## [ASSIGNMENT]
Each entry in the listing below should be restated word for word.

----- INPUT

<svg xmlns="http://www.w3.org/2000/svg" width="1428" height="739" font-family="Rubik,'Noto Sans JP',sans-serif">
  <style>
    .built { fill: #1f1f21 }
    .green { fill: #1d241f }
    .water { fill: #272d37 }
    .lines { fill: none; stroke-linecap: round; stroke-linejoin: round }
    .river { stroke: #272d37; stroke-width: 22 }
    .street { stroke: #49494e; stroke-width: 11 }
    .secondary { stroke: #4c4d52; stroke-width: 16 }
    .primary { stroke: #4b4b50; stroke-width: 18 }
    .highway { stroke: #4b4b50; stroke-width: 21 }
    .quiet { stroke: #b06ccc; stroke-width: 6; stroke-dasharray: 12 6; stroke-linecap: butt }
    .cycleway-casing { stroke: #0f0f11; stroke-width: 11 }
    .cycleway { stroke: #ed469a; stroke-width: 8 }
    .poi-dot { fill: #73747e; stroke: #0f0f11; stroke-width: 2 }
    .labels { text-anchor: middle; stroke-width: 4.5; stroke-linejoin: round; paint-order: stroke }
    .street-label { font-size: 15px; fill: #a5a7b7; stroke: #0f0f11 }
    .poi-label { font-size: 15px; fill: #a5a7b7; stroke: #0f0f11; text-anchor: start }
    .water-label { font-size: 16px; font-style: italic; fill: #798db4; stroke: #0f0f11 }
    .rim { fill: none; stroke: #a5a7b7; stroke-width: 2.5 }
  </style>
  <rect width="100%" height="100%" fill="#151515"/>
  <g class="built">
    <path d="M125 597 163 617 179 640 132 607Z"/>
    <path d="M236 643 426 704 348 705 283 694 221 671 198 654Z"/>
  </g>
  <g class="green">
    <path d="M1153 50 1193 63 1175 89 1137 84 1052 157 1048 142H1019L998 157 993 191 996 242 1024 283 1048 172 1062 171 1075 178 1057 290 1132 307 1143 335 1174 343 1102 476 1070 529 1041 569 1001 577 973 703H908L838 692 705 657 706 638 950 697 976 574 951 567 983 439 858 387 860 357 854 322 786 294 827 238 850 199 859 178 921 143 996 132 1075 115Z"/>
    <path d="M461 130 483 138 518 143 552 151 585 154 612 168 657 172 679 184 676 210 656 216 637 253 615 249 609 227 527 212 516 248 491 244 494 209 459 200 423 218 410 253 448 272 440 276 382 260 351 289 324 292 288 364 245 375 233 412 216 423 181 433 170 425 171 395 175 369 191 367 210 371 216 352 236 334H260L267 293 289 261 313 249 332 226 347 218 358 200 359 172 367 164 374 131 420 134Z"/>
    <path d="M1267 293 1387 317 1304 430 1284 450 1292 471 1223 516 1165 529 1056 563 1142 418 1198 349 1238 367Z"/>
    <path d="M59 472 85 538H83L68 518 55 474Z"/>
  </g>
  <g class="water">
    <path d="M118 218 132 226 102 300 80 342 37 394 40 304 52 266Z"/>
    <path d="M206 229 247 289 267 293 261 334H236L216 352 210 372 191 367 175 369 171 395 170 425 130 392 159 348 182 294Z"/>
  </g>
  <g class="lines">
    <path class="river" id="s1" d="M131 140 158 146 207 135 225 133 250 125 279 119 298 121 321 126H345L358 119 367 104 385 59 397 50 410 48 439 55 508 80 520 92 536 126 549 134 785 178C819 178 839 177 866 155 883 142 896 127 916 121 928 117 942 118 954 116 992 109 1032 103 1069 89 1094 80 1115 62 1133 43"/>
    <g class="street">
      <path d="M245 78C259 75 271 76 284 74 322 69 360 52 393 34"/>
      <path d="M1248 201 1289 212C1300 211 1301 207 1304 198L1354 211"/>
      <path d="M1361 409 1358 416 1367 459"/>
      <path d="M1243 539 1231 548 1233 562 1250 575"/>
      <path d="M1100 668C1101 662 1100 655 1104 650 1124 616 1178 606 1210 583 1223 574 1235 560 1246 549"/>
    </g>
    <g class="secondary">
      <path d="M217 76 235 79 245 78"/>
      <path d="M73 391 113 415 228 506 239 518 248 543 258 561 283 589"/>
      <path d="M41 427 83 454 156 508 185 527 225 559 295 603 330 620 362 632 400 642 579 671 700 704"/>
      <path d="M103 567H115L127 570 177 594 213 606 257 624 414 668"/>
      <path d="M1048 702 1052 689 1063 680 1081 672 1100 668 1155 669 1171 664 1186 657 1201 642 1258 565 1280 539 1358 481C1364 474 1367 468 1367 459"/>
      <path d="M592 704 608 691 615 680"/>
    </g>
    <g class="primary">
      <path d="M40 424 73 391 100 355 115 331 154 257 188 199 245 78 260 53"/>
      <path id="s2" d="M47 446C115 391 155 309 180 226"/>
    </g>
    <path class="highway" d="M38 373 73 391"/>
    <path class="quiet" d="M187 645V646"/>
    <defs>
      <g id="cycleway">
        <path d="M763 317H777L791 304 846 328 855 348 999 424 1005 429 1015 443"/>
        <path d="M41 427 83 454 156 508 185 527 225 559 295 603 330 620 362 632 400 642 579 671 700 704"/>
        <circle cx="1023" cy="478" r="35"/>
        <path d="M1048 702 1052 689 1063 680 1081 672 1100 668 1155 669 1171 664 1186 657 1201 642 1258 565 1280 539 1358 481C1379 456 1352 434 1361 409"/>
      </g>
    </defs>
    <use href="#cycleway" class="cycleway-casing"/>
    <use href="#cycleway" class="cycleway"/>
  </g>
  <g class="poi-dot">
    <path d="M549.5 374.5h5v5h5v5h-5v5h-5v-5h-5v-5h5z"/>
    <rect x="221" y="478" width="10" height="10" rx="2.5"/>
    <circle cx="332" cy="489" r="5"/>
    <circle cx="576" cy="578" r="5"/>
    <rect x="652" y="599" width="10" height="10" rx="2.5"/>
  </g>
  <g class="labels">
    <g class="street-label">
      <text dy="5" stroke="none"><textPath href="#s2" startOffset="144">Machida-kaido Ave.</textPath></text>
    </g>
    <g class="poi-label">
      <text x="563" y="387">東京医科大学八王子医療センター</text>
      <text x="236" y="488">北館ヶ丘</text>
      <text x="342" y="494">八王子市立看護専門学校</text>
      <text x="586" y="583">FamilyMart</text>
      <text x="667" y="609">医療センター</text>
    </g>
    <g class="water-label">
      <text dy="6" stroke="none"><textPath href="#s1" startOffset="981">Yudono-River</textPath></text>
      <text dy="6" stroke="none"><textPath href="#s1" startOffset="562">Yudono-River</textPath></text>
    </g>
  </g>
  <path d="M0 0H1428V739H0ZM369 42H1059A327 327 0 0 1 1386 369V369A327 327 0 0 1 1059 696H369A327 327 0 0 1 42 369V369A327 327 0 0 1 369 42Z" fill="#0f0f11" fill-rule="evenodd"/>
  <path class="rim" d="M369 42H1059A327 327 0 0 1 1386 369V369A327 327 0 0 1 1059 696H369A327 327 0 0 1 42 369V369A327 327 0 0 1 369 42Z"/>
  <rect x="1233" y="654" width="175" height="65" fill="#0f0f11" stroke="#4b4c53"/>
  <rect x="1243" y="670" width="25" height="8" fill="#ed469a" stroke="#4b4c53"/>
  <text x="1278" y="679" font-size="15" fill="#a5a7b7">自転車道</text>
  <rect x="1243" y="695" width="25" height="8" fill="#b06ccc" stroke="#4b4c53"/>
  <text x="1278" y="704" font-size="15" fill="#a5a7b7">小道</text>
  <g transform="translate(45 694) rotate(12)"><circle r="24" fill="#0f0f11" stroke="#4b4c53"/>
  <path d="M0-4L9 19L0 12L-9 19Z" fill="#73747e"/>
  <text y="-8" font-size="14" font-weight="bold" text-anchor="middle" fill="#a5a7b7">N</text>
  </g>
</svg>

----------

## [ANSWER FOR THIS EXERCISE]
<svg xmlns="http://www.w3.org/2000/svg" width="1428" height="739" font-family="Rubik,'Noto Sans JP',sans-serif">
  <style>
    .built { fill: #1f1f21 }
    .green { fill: #1d241f }
    .water { fill: #272d37 }
    .lines { fill: none; stroke-linecap: round; stroke-linejoin: round }
    .river { stroke: #272d37; stroke-width: 22 }
    .street { stroke: #49494e; stroke-width: 11 }
    .secondary { stroke: #4c4d52; stroke-width: 16 }
    .primary { stroke: #4b4b50; stroke-width: 18 }
    .highway { stroke: #4b4b50; stroke-width: 21 }
    .quiet { stroke: #b06ccc; stroke-width: 6; stroke-dasharray: 12 6; stroke-linecap: butt }
    .cycleway-casing { stroke: #0f0f11; stroke-width: 11 }
    .cycleway { stroke: #ed469a; stroke-width: 8 }
    .poi-dot { fill: #73747e; stroke: #0f0f11; stroke-width: 2 }
    .labels { text-anchor: middle; stroke-width: 4.5; stroke-linejoin: round; paint-order: stroke }
    .street-label { font-size: 15px; fill: #a5a7b7; stroke: #0f0f11 }
    .poi-label { font-size: 15px; fill: #a5a7b7; stroke: #0f0f11; text-anchor: start }
    .water-label { font-size: 16px; font-style: italic; fill: #798db4; stroke: #0f0f11 }
    .rim { fill: none; stroke: #a5a7b7; stroke-width: 2.5 }
  </style>
  <rect width="100%" height="100%" fill="#151515"/>
  <g class="built">
    <path d="M125 597 163 617 179 640 132 607Z"/>
    <path d="M236 643 426 704 348 705 283 694 221 671 198 654Z"/>
  </g>
  <g class="green">
    <path d="M1153 50 1193 63 1175 89 1137 84 1052 157 1048 142H1019L998 157 993 191 996 242 1024 283 1048 172 1062 171 1075 178 1057 290 1132 307 1143 335 1174 343 1102 476 1070 529 1041 569 1001 577 973 703H908L838 692 705 657 706 638 950 697 976 574 951 567 983 439 858 387 860 357 854 322 786 294 827 238 850 199 859 178 921 143 996 132 1075 115Z"/>
    <path d="M461 130 483 138 518 143 552 151 585 154 612 168 657 172 679 184 676 210 656 216 637 253 615 249 609 227 527 212 516 248 491 244 494 209 459 200 423 218 410 253 448 272 440 276 382 260 351 289 324 292 288 364 245 375 233 412 216 423 181 433 170 425 171 395 175 369 191 367 210 371 216 352 236 334H260L267 293 289 261 313 249 332 226 347 218 358 200 359 172 367 164 374 131 420 134Z"/>
    <path d="M1267 293 1387 317 1304 430 1284 450 1292 471 1223 516 1165 529 1056 563 1142 418 1198 349 1238 367Z"/>
    <path d="M59 472 85 538H83L68 518 55 474Z"/>
  </g>
  <g class="water">
    <path d="M118 218 132 226 102 300 80 342 37 394 40 304 52 266Z"/>
    <path d="M206 229 247 289 267 293 261 334H236L216 352 210 372 191 367 175 369 171 395 170 425 130 392 159 348 182 294Z"/>
  </g>
  <g class="lines">
    <path class="river" id="s1" d="M131 140 158 146 207 135 225 133 250 125 279 119 298 121 321 126H345L358 119 367 104 385 59 397 50 410 48 439 55 508 80 520 92 536 126 549 134 785 178C819 178 839 177 866 155 883 142 896 127 916 121 928 117 942 118 954 116 992 109 1032 103 1069 89 1094 80 1115 62 1133 43"/>
    <g class="street">
      <path d="M245 78C259 75 271 76 284 74 322 69 360 52 393 34"/>
      <path d="M1248 201 1289 212C1300 211 1301 207 1304 198L1354 211"/>
      <path d="M1361 409 1358 416 1367 459"/>
      <path d="M1243 539 1231 548 1233 562 1250 575"/>
      <path d="M1100 668C1101 662 1100 655 1104 650 1124 616 1178 606 1210 583 1223 574 1235 560 1246 549"/>
    </g>
    <g class="secondary">
      <path d="M217 76 235 79 245 78"/>
      <path d="M73 391 113 415 228 506 239 518 248 543 258 561 283 589"/>
      <path d="M41 427 83 454 156 508 185 527 225 559 295 603 330 620 362 632 400 642 579 671 700 704"/>
      <path d="M103 567H115L127 570 177 594 213 606 257 624 414 668"/>
      <path d="M1048 702 1052 689 1063 680 1081 672 1100 668 1155 669 1171 664 1186 657 1201 642 1258 565 1280 539 1358 481C1364 474 1367 468 1367 459"/>
      <path d="M592 704 608 691 615 680"/>
    </g>
    <g class="primary">
      <path d="M40 424 73 391 100 355 115 331 154 257 188 199 245 78 260 53"/>
      <path id="s2" d="M47 446C115 391 155 309 180 226"/>
    </g>
    <path class="highway" d="M38 373 73 391"/>
    <path class="quiet" d="M187 645V646"/>
    <defs>
      <g id="cycleway">
        <path d="M763 317H777L791 304 846 328 855 348 999 424 1005 429 1015 443"/>
        <path d="M41 427 83 454 156 508 185 527 225 559 295 603 330 620 362 632 400 642 579 671 700 704"/>
        <circle cx="1023" cy="478" r="35"/>
        <path d="M1048 702 1052 689 1063 680 1081 672 1100 668 1155 669 1171 664 1186 657 1201 642 1258 565 1280 539 1358 481C1379 456 1352 434 1361 409"/>
      </g>
    </defs>
    <use href="#cycleway" class="cycleway-casing"/>
    <use href="#cycleway" class="cycleway"/>
  </g>
  <g class="poi-dot">
    <path d="M549.5 374.5h5v5h5v5h-5v5h-5v-5h-5v-5h5z"/>
    <rect x="221" y="478" width="10" height="10" rx="2.5"/>
    <circle cx="332" cy="489" r="5"/>
    <circle cx="576" cy="578" r="5"/>
    <rect x="652" y="599" width="10" height="10" rx="2.5"/>
  </g>
  <g class="labels">
    <g class="street-label">
      <text dy="5" stroke="none"><textPath href="#s2" startOffset="144">Machida-kaido Ave.</textPath></text>
    </g>
    <g class="poi-label">
      <text x="563" y="387">東京医科大学八王子医療センター</text>
      <text x="236" y="488">北館ヶ丘</text>
      <text x="342" y="494">八王子市立看護専門学校</text>
      <text x="586" y="583">FamilyMart</text>
      <text x="667" y="609">医療センター</text>
    </g>
    <g class="water-label">
      <text dy="6" stroke="none"><textPath href="#s1" startOffset="981">Yudono-River</textPath></text>
      <text dy="6" stroke="none"><textPath href="#s1" startOffset="562">Yudono-River</textPath></text>
    </g>
  </g>
  <path d="M0 0H1428V739H0ZM369 42H1059A327 327 0 0 1 1386 369V369A327 327 0 0 1 1059 696H369A327 327 0 0 1 42 369V369A327 327 0 0 1 369 42Z" fill="#0f0f11" fill-rule="evenodd"/>
  <path class="rim" d="M369 42H1059A327 327 0 0 1 1386 369V369A327 327 0 0 1 1059 696H369A327 327 0 0 1 42 369V369A327 327 0 0 1 369 42Z"/>
  <rect x="1233" y="654" width="175" height="65" fill="#0f0f11" stroke="#4b4c53"/>
  <rect x="1243" y="670" width="25" height="8" fill="#ed469a" stroke="#4b4c53"/>
  <text x="1278" y="679" font-size="15" fill="#a5a7b7">自転車道</text>
  <rect x="1243" y="695" width="25" height="8" fill="#b06ccc" stroke="#4b4c53"/>
  <text x="1278" y="704" font-size="15" fill="#a5a7b7">小道</text>
  <g transform="translate(45 694) rotate(12)"><circle r="24" fill="#0f0f11" stroke="#4b4c53"/>
  <path d="M0-4L9 19L0 12L-9 19Z" fill="#73747e"/>
  <text y="-8" font-size="14" font-weight="bold" text-anchor="middle" fill="#a5a7b7">N</text>
  </g>
</svg>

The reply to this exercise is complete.